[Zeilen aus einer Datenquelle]
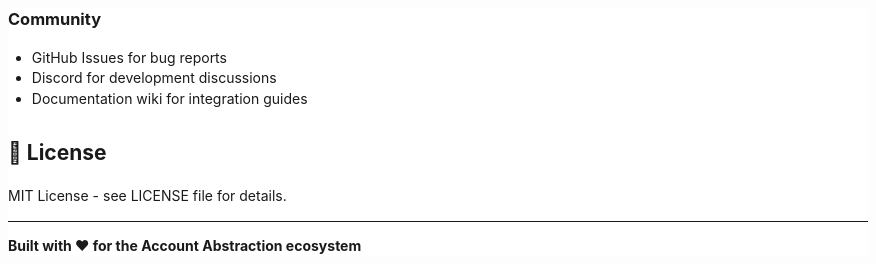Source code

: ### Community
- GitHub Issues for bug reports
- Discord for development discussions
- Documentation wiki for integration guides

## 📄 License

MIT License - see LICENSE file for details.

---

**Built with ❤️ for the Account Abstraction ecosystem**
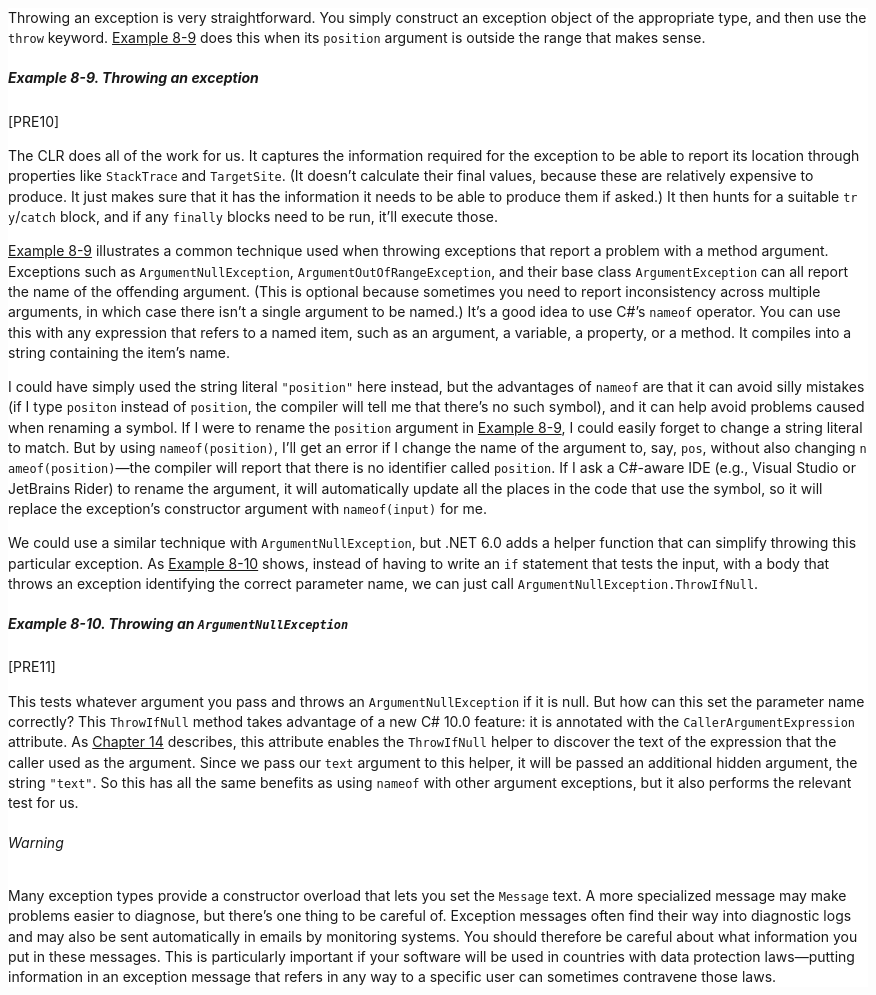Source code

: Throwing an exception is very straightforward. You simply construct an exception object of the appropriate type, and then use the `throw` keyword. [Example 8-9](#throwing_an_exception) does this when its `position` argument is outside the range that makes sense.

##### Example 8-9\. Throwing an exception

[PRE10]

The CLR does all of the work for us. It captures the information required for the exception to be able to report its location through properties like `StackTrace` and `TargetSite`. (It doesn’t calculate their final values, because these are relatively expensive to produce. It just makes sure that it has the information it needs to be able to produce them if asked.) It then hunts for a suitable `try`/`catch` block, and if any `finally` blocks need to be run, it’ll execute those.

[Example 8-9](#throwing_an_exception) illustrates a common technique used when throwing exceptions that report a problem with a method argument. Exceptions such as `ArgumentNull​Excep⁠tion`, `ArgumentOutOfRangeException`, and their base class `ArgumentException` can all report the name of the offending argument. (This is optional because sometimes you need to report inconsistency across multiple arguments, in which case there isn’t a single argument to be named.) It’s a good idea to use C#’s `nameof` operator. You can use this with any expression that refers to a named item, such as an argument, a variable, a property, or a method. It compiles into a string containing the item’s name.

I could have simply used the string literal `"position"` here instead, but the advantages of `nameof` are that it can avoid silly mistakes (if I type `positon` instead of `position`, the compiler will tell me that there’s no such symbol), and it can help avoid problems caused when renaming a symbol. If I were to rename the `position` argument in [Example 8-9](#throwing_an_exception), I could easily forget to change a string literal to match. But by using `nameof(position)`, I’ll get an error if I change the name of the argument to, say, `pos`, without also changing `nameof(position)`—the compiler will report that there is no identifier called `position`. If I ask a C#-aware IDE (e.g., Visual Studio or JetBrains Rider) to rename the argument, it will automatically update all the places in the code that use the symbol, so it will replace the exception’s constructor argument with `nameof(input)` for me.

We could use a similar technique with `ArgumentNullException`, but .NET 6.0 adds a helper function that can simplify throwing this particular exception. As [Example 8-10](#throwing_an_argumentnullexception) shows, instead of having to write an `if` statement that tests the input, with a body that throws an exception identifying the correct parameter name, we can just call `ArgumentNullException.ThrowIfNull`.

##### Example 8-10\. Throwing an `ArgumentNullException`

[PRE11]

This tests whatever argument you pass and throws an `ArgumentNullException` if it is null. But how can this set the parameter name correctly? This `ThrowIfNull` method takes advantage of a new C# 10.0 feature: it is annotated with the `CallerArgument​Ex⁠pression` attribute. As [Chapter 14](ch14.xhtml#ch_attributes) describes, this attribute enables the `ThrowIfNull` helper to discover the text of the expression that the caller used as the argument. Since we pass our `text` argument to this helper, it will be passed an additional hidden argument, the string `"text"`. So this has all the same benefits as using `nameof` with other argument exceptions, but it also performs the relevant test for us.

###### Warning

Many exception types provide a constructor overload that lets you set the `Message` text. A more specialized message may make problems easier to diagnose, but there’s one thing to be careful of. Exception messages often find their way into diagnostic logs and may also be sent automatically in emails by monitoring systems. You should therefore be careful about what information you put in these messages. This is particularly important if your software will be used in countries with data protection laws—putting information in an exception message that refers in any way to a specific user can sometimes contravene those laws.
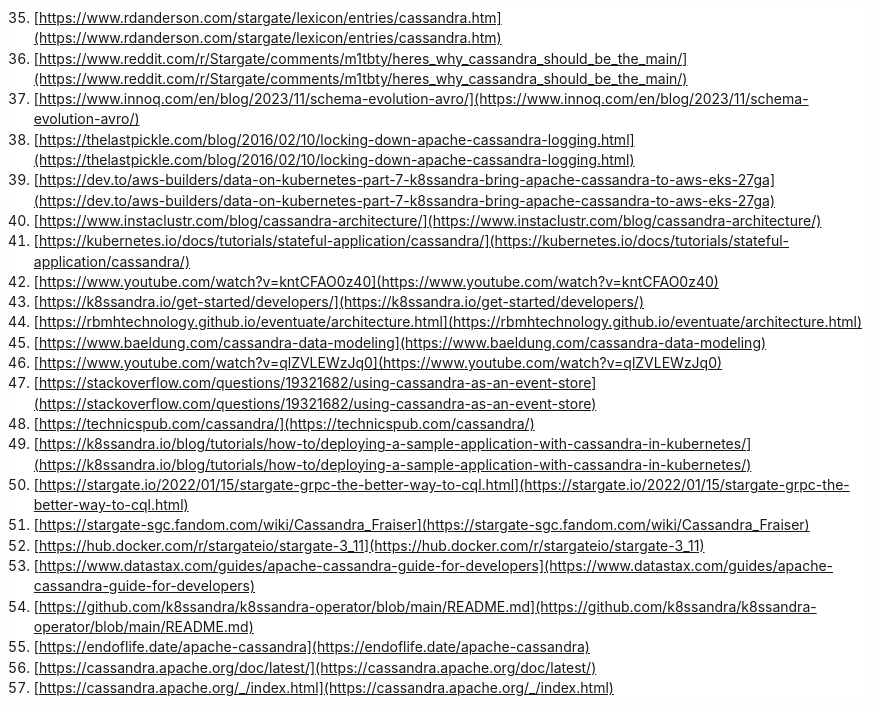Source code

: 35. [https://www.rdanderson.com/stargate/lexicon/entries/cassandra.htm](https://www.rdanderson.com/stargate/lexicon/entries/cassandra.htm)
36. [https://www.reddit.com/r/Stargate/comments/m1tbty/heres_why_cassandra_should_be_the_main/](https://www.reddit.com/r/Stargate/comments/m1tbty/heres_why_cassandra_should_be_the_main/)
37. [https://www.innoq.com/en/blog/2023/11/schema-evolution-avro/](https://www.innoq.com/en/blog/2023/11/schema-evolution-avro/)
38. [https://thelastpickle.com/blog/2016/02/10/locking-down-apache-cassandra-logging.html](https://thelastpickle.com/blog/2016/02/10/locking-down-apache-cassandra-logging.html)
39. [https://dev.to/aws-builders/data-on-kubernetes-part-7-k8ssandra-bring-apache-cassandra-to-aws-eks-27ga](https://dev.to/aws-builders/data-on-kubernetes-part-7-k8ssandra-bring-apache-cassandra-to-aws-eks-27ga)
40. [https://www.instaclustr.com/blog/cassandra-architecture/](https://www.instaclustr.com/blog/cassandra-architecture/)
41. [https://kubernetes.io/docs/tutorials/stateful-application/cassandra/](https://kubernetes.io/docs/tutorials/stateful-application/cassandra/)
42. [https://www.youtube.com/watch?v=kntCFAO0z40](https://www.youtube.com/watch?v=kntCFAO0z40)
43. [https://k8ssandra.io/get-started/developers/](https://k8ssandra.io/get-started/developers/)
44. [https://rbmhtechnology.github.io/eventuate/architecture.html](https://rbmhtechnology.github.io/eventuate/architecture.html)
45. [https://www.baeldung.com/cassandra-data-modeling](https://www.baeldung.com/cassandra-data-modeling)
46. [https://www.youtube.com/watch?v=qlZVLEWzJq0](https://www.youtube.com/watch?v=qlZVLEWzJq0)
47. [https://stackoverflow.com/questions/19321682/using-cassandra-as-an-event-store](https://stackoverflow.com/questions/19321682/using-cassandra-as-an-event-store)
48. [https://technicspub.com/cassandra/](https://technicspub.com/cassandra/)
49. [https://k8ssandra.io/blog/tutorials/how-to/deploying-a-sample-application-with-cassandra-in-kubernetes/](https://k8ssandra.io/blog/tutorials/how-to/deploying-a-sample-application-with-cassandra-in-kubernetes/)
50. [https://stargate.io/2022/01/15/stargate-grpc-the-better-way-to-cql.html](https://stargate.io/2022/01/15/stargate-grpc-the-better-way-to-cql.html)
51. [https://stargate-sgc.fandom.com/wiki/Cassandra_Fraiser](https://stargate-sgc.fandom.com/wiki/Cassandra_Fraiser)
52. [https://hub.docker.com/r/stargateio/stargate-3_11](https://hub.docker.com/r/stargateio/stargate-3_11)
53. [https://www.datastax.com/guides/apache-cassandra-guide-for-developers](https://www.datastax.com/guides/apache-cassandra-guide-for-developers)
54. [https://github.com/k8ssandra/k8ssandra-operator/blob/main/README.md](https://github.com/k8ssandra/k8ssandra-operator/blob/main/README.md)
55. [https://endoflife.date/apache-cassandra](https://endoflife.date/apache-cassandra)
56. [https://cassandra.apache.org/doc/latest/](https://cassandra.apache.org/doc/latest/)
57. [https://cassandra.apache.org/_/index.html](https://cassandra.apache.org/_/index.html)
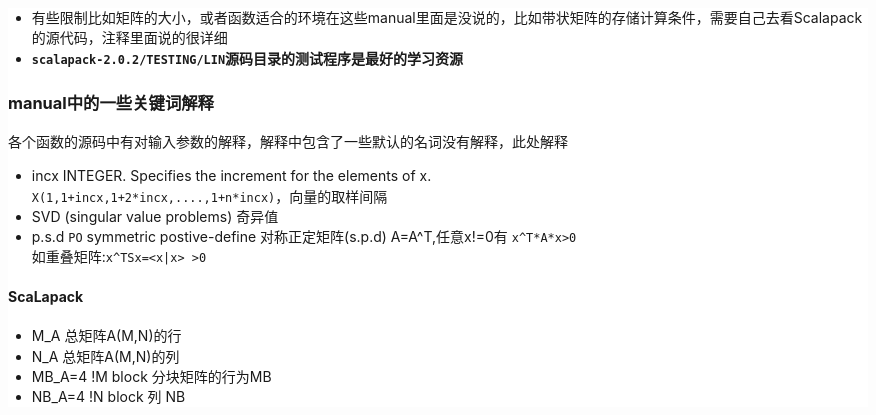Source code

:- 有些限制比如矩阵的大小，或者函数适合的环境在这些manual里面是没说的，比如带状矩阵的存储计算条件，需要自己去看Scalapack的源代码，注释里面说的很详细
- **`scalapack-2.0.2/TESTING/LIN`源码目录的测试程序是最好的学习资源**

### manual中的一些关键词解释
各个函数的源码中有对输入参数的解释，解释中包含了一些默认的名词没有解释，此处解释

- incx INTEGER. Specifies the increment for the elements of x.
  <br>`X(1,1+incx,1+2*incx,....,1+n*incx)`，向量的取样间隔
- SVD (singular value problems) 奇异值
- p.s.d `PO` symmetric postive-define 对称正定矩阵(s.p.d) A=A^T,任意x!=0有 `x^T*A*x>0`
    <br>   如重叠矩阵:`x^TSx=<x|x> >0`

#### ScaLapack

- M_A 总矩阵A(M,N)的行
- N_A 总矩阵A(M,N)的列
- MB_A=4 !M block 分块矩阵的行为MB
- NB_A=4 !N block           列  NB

§ Aufgabe
Nenne bitte die Anzahl der Zeilen oben, in denen die Zeichenfolge "youtube" vorkommt. Gib nur die Zahl an.

§ Antwort
2